REQUIRED ACTION: Reproduce the records word for word from the very start through the line that contains "Gokstad in Maleisische jungle", including that line. Leave out the pictures.

Extracted records

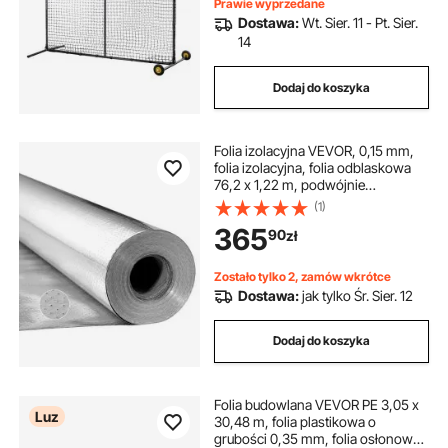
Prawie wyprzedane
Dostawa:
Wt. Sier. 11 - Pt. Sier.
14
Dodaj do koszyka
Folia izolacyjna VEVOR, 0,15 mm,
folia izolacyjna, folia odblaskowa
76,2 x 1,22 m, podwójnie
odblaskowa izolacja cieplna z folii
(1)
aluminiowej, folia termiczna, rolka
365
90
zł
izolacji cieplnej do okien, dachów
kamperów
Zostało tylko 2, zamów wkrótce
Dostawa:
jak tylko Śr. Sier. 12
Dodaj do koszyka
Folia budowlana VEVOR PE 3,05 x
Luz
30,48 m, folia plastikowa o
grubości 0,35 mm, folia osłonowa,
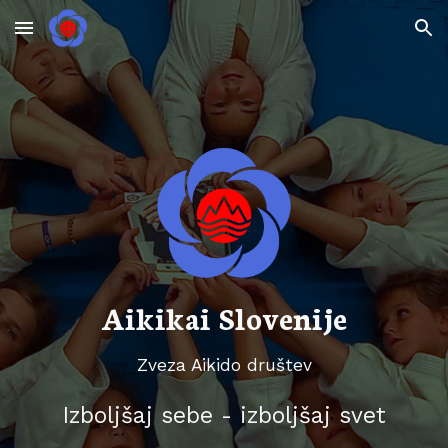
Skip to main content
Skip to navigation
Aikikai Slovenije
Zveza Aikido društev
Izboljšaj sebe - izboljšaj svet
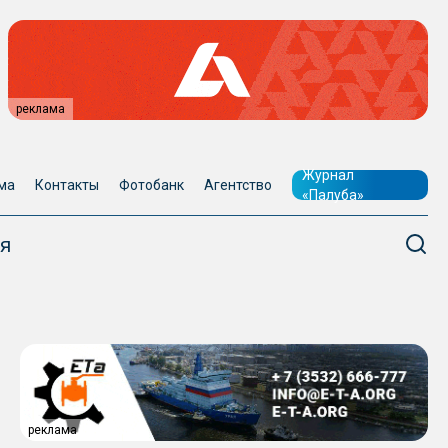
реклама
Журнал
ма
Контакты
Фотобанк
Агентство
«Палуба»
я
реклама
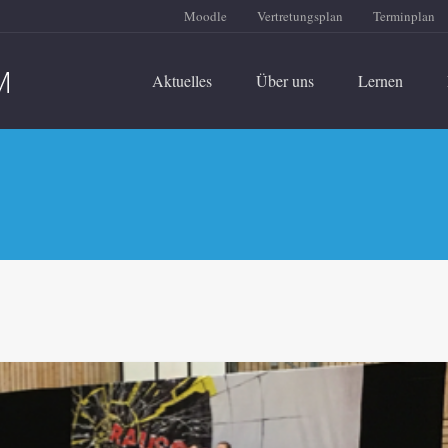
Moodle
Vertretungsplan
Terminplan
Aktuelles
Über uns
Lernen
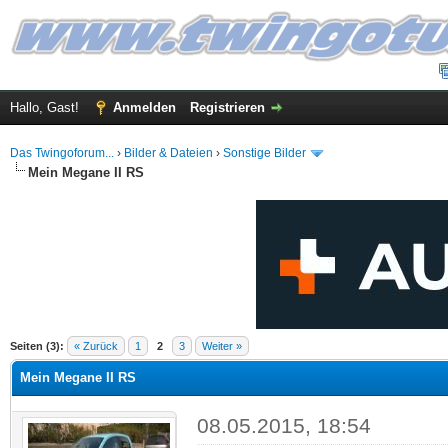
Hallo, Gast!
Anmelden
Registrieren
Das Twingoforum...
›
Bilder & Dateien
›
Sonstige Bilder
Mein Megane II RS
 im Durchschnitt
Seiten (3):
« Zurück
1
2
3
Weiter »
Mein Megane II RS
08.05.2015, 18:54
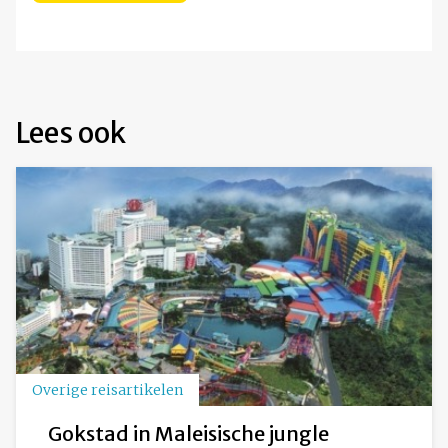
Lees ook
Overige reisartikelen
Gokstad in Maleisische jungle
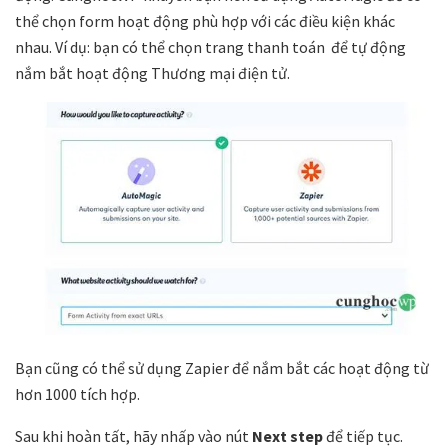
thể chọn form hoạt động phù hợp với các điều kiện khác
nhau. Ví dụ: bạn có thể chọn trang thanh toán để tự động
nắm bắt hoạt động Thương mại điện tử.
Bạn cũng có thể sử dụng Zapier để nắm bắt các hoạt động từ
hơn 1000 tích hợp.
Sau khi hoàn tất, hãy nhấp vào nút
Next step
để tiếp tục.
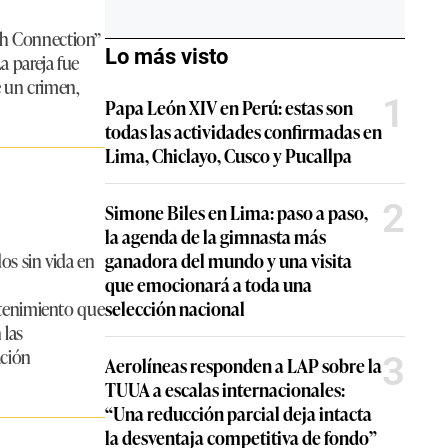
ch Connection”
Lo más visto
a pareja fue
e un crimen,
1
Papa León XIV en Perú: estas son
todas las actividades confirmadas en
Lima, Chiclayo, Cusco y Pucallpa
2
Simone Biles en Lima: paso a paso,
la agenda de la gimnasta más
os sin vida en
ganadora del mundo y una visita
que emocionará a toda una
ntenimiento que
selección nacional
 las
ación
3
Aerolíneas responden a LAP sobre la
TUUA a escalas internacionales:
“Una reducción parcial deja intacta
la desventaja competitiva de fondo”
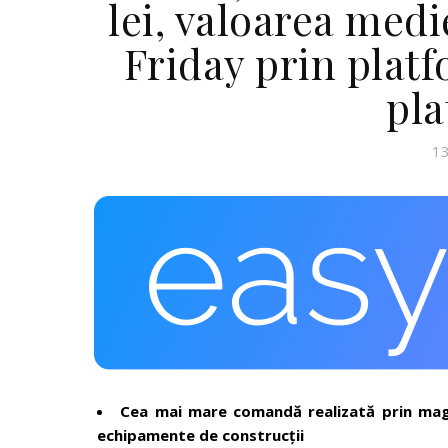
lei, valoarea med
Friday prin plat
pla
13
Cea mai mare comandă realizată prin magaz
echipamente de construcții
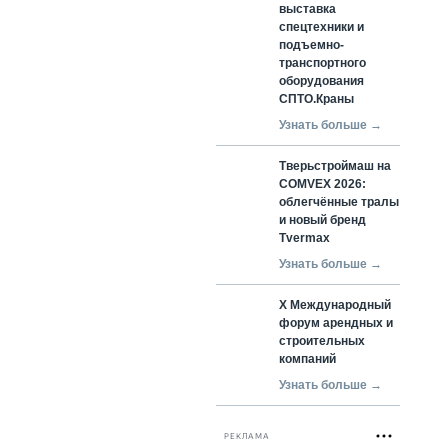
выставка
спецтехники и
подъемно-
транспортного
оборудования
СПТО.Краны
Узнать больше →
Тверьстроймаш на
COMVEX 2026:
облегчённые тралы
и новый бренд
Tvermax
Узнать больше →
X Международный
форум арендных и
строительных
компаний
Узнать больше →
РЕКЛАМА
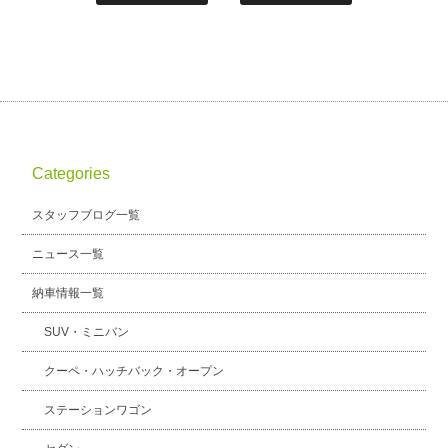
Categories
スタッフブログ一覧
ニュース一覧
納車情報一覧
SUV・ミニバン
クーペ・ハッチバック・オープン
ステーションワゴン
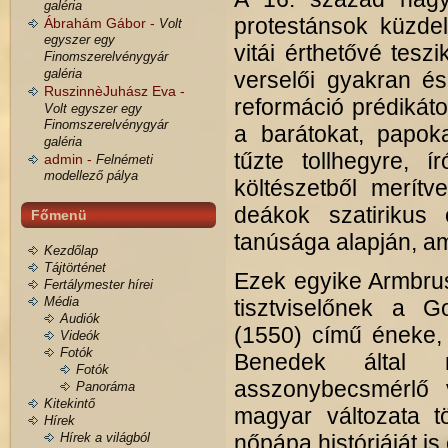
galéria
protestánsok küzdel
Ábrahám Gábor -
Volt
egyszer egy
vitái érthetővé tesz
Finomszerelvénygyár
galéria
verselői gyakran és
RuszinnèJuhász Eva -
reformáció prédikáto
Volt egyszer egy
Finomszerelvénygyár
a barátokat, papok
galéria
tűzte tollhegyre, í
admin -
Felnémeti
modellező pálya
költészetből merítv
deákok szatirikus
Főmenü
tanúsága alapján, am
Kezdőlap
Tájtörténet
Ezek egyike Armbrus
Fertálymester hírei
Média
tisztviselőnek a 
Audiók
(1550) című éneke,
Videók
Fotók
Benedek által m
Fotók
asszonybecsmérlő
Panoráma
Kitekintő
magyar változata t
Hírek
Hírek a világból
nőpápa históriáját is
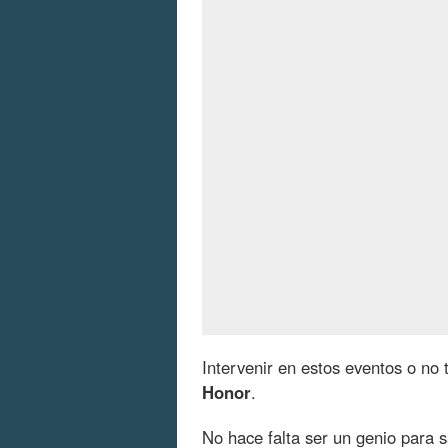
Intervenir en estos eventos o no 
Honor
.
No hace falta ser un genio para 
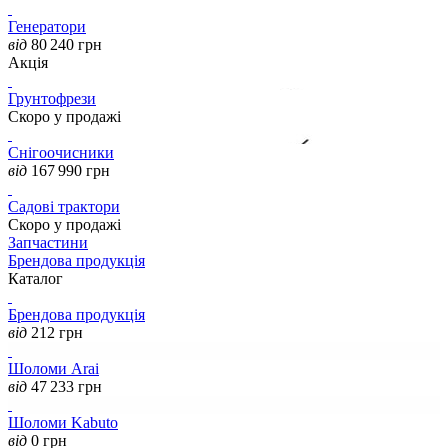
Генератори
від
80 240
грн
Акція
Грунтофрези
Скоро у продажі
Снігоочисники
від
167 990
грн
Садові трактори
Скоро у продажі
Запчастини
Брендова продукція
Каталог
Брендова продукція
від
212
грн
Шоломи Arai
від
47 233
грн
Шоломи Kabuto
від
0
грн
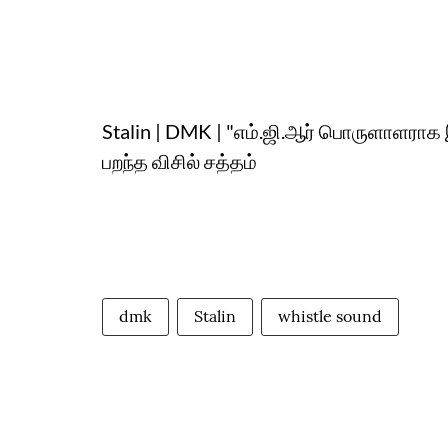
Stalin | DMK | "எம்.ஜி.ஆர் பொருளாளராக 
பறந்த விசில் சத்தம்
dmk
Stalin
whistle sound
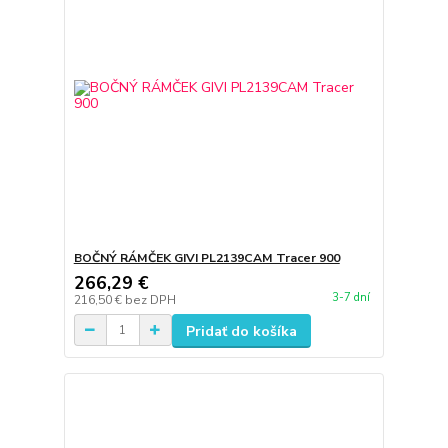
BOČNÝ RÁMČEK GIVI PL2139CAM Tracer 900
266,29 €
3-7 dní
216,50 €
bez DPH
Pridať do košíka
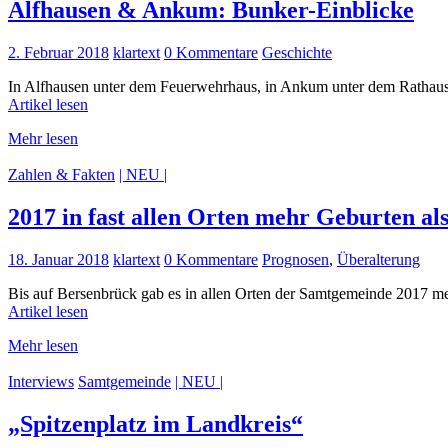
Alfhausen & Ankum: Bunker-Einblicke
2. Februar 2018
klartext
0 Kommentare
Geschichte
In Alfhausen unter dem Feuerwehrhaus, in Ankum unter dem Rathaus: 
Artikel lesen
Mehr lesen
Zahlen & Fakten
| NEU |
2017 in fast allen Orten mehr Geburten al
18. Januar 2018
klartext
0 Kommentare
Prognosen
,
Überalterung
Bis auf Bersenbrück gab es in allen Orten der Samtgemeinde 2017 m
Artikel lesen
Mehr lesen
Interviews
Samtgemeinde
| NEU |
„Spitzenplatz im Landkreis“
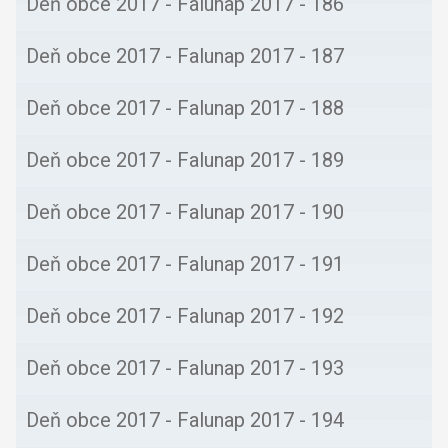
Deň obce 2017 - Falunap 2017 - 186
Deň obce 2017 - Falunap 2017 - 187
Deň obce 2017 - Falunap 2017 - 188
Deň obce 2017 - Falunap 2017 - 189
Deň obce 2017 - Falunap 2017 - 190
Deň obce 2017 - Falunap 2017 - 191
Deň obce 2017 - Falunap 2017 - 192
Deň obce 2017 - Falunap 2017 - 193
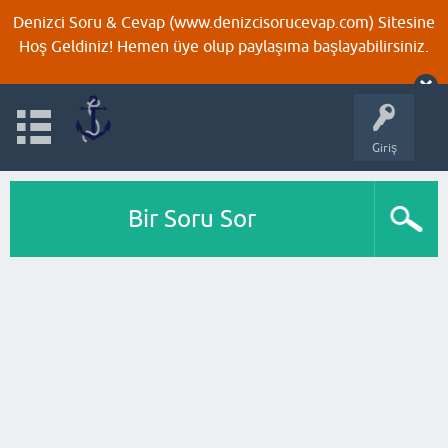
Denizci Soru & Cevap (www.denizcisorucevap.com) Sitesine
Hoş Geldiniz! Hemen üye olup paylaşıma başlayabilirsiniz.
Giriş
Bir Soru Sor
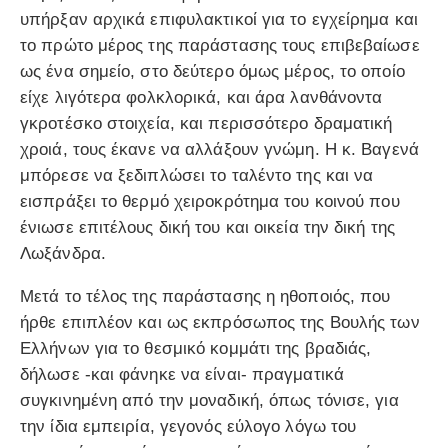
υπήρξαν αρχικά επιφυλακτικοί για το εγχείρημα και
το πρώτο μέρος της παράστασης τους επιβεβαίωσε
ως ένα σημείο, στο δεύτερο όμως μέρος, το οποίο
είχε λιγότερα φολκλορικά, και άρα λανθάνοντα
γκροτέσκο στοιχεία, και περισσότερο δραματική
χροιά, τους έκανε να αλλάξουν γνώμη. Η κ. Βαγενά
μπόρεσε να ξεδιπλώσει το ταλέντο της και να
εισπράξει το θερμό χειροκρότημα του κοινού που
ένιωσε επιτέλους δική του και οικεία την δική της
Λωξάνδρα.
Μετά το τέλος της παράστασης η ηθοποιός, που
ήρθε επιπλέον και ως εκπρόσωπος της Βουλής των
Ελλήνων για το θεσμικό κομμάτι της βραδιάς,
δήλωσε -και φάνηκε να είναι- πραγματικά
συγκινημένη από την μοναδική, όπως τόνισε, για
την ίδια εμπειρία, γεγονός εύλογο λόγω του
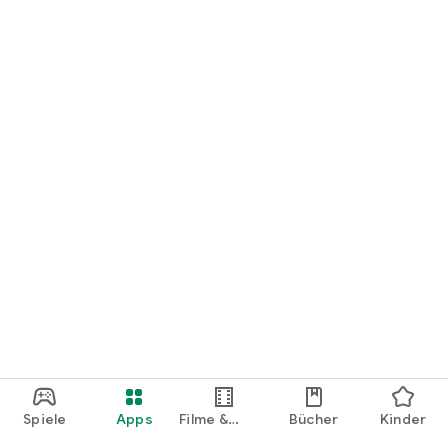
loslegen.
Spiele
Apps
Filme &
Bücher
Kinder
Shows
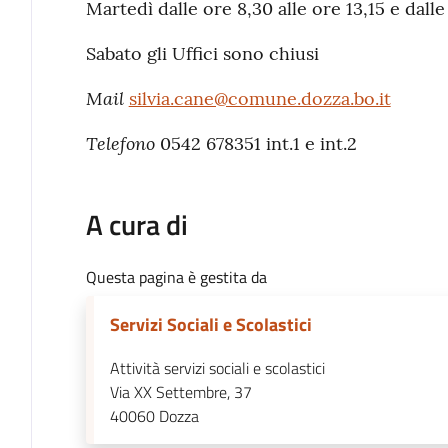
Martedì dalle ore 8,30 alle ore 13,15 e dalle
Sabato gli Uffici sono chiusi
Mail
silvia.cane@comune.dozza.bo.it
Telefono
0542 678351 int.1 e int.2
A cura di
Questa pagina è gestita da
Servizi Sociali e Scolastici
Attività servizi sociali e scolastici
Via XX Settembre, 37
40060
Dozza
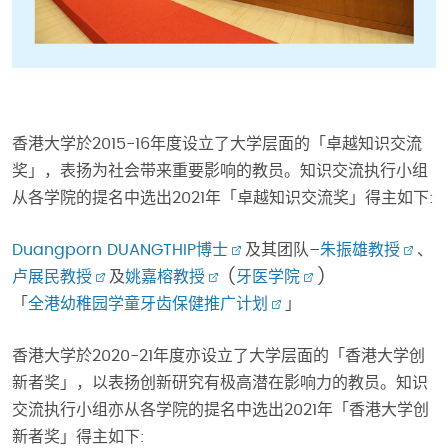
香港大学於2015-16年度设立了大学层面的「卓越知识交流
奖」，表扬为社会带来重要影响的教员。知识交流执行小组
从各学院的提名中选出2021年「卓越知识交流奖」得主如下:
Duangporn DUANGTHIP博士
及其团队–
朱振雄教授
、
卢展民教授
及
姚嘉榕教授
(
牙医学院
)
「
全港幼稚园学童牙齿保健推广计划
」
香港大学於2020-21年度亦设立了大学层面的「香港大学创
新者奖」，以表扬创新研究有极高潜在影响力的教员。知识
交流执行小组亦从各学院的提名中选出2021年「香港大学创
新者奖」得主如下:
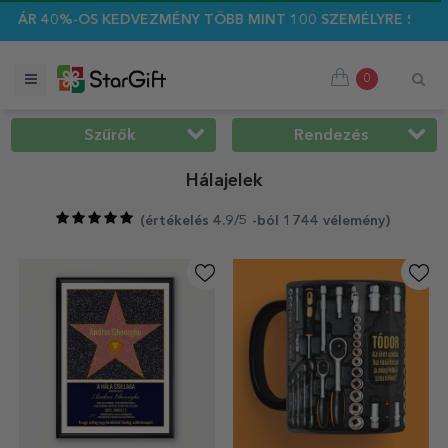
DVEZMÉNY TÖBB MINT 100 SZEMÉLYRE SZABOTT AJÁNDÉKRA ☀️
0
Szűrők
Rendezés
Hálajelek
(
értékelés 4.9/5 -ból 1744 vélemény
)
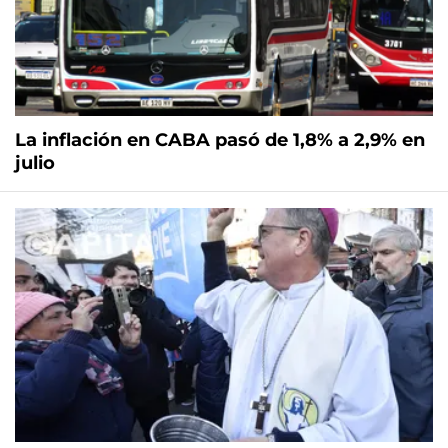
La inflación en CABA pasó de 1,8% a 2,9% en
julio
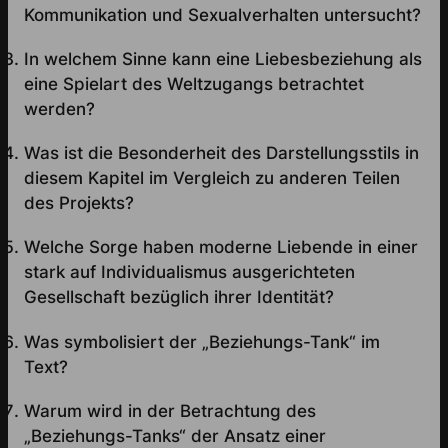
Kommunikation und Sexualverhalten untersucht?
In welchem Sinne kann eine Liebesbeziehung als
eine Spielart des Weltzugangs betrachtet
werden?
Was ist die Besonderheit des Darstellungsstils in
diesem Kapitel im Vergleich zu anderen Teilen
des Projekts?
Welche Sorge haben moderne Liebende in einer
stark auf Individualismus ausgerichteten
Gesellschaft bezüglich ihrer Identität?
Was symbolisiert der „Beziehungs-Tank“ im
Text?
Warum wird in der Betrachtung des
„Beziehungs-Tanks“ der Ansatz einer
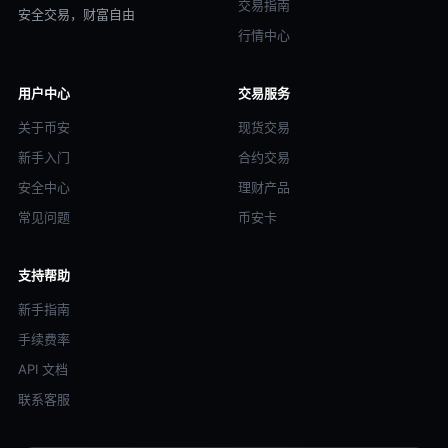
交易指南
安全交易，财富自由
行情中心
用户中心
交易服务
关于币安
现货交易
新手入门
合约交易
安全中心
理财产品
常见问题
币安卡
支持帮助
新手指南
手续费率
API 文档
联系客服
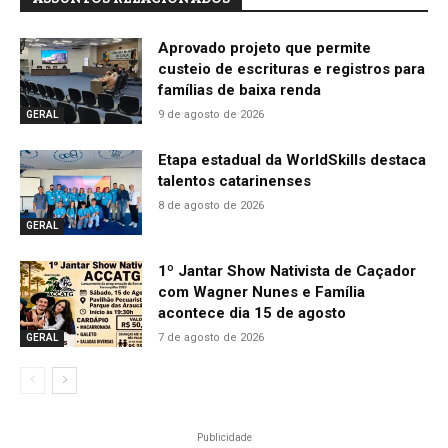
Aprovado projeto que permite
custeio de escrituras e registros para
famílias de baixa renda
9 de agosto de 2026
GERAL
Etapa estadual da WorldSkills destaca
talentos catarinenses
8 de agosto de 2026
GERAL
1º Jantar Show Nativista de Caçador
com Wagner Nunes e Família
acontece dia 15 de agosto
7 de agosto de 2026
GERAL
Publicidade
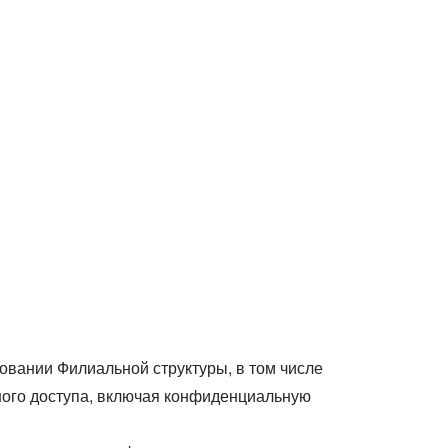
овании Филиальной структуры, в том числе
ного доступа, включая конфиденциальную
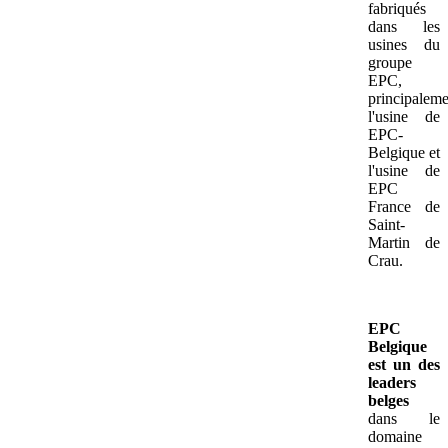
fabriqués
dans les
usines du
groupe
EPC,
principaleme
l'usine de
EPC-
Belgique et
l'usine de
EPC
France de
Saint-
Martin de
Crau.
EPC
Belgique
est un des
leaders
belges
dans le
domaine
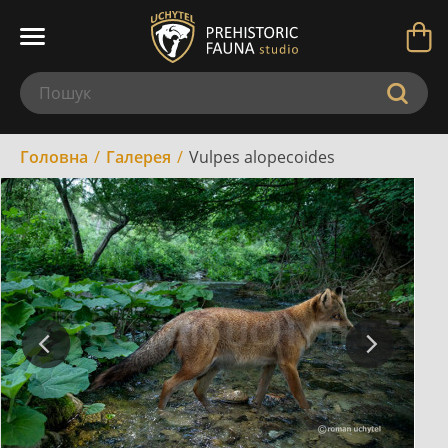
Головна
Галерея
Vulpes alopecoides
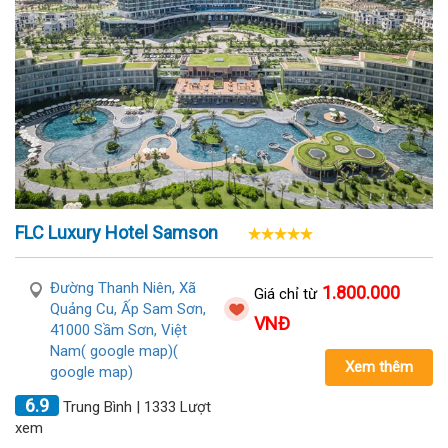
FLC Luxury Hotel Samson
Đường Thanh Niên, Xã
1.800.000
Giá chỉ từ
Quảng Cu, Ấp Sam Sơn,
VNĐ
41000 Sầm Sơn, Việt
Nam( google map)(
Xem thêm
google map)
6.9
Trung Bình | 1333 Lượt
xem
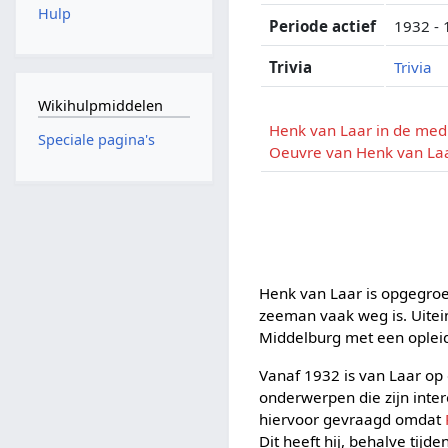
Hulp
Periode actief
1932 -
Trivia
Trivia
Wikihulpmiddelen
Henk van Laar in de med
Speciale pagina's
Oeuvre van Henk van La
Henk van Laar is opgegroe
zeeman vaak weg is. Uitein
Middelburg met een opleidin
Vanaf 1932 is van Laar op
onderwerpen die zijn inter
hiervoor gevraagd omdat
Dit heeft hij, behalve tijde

RESPONSE:
Prawie wyprzedane
Dostawa:
Wt. Sier. 11 - Pt. Sier.
14
Dodaj do koszyka
Folia izolacyjna VEVOR, 0,15 mm,
folia izolacyjna, folia odblaskowa
76,2 x 1,22 m, podwójnie
odblaskowa izolacja cieplna z folii
(1)
aluminiowej, folia termiczna, rolka
365
90
zł
izolacji cieplnej do okien, dachów
kamperów
Zostało tylko 2, zamów wkrótce
Dostawa:
jak tylko Śr. Sier. 12
Dodaj do koszyka
Folia budowlana VEVOR PE 3,05 x
Luz
30,48 m, folia plastikowa o
grubości 0,35 mm, folia osłonowa,
Skip to main content
Skip to navigation
Aikikai Slovenije
Zveza Aikido društev
Izboljšaj sebe - izboljšaj svet
реклама
Журнал
ма
Контакты
Фотобанк
Агентство
«Палуба»
я
реклама
Moodle
Vertretungsplan
Terminplan
Aktuelles
Über uns
Lernen
Hallo, Gast!
Anmelden
Registrieren
Das Twingoforum...
›
Bilder & Dateien
›
Sonstige Bilder
Mein Megane II RS
 im Durchschnitt
Seiten (3):
« Zurück
1
2
3
Weiter »
Mein Megane II RS
08.05.2015, 18:54
Lees ook
Overige reisartikelen
Gokstad in Maleisische jungle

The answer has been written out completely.